Context from past years
The long arc of the survey helps explain why the 2026 results matter. National's streak has stretched across a decade and then some, Enterprise has held second place for multiple years, and Hertz's 2026 gain suggests a rebound after being stuck behind its peers in prior surveys.
That historical consistency makes the survey especially valuable for procurement teams because it reveals which suppliers tend to maintain service quality over time rather than just in one strong quarter. The multi-year pattern also shows that the market is competitive at the top but still uneven in the middle.
Why this matters now
For business travelers, the practical takeaway is simple: the best-rated suppliers are improving, but the category still has unresolved friction around value and booking flexibility. For travel managers, the 2026 survey is less a victory lap than a warning to keep pressure on suppliers to improve negotiated terms and guest experience at the station level.

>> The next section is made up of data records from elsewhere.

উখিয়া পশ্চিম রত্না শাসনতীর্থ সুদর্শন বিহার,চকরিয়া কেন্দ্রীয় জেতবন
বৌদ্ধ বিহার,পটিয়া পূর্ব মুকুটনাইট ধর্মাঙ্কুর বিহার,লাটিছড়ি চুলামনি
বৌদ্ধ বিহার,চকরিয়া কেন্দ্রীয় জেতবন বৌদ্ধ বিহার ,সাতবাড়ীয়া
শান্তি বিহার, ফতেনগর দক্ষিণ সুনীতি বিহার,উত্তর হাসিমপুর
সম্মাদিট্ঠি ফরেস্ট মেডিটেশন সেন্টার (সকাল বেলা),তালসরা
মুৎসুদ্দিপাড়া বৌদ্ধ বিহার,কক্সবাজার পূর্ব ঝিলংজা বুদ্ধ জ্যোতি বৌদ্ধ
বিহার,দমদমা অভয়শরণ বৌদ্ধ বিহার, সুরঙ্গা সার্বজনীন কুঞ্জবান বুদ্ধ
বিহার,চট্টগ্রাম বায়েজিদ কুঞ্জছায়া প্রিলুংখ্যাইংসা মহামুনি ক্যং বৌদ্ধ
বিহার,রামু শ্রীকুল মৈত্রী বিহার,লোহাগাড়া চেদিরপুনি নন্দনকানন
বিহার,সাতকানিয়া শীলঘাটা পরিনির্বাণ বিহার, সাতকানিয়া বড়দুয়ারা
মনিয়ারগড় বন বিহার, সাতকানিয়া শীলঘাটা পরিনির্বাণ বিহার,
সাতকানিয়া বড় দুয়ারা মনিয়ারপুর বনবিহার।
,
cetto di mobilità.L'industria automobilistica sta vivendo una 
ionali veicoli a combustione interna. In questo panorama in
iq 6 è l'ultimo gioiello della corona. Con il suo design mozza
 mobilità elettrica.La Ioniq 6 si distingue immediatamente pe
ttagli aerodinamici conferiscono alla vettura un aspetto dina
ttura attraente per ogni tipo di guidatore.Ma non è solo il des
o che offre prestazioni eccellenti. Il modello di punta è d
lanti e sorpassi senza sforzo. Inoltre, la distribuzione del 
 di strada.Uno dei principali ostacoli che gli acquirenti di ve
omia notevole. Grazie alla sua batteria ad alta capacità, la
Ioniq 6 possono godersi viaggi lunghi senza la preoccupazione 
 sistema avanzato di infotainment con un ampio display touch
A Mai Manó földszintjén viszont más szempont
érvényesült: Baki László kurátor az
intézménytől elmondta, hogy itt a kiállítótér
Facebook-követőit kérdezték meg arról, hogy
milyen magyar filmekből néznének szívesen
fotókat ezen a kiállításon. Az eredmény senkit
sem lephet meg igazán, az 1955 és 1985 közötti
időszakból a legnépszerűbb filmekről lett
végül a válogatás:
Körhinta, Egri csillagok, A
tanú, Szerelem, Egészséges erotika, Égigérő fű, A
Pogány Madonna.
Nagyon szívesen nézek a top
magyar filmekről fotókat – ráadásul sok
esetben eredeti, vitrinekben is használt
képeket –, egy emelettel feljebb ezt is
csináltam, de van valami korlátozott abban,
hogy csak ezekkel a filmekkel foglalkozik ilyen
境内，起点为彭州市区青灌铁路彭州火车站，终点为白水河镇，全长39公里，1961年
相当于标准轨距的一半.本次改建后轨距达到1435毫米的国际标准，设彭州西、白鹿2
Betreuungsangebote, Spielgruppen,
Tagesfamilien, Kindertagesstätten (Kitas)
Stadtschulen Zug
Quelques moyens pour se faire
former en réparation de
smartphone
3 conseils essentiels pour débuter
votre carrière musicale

For suppliers, the results show that brand trust can still be won through consistency, even in a market where cost concerns remain intense. National's repeated first-place finish demonstrates that in corporate travel, execution still beats marketing when buyers are asked to rank the experience.
FAQ
Helpful tips and tricks for Business Travel News 2026 Car Rental Survey Surprises
Who won Business Travel News' 2026 car rental survey?
National Car Rental won the 2026 survey for the 11th consecutive year, followed by Enterprise Rent-A-Car in second and Hertz in third.
What changed most in 2026?
The biggest change was Hertz moving from fifth place to third, while the overall industry score also improved from 4.04 to 4.10.
What was the main complaint in the survey?
The results point to ongoing frustration with pricing, negotiation, and the overall value proposition, even as service quality improved.
Why does this survey matter to corporate travel buyers?
It gives travel managers a benchmark for supplier performance and helps them identify where program improvements or contract changes may be needed.